In recent years, companies such as Paques in the Netherlands and BioteQ in North America have developed mine-water treatment plants that reduce metal loadings by reacting sulphide gas with the mine water to form metal sulphides.
The basic principles behind this process are the production of hydrogen sulphide (H2S) from elemental sulphur via the action of anaerobic bacteria.
The sulphide is reacted with a solution containing target metals, and the metals are precipitated from solution as the insoluble sulphide. Dependent upon the solution chemistry and the target metals, pH adjustment of the solution may be required.
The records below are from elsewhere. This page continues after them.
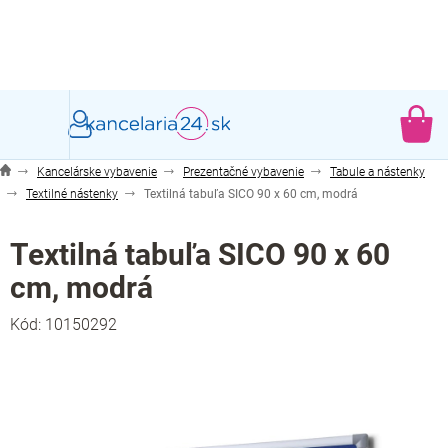
Prejsť
na
obsah
NÁ
KO
Kancelárske vybavenie
Prezentačné vybavenie
Tabule a nástenky
Textilné nástenky
Textilná tabuľa SICO 90 x 60 cm, modrá
Textilná tabuľa SICO 90 x 60
cm, modrá
Kód:
10150292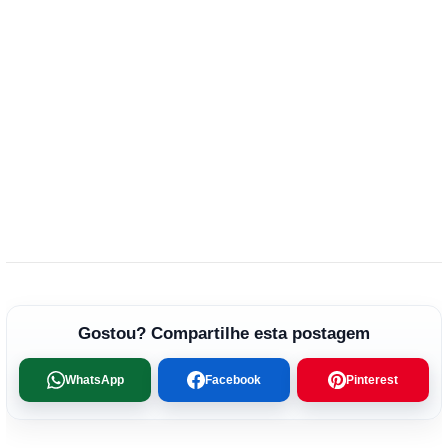
Gostou? Compartilhe esta postagem
WhatsApp
Facebook
Pinterest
Such plants have been installed in several places around the world, including the BioteQ plants at the Caribou and Raglan mines in Canada and the Bisbee mine in Arizona. In these locations, the metal sulphide precipitate produced can be processed by conventional smelting operations, and metals that would otherwise be lost are recovered.
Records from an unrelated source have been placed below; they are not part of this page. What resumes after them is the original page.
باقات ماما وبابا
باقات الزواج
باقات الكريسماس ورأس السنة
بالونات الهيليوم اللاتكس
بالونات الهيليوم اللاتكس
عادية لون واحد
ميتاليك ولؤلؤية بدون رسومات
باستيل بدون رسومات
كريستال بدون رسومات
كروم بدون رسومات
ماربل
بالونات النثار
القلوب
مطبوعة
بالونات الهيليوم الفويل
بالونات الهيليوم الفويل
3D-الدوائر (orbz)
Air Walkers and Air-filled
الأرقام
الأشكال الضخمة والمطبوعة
The operations have proved to have positive cash flows.

Conclusion

However, even if the ‘ore potential’ can be proven and the technology will recover economic amounts of metal, there may still be limited incentive to ‘re-mine’ many old mining districts. Challenges include new mining ventures being held responsible for past mining legacy, as well as any new disturbance, and the mere mention of metal value from these old districts could result in legal action from property owners or bankruptcy trustees who will lay claim to any recovered value.

So while reworking of mine wastes and recovery from mine waters has its advantages, it is acknowledged this is not always the most suitable solution. Sometimes only a well-engineered containment or mitigation solution is appropriate.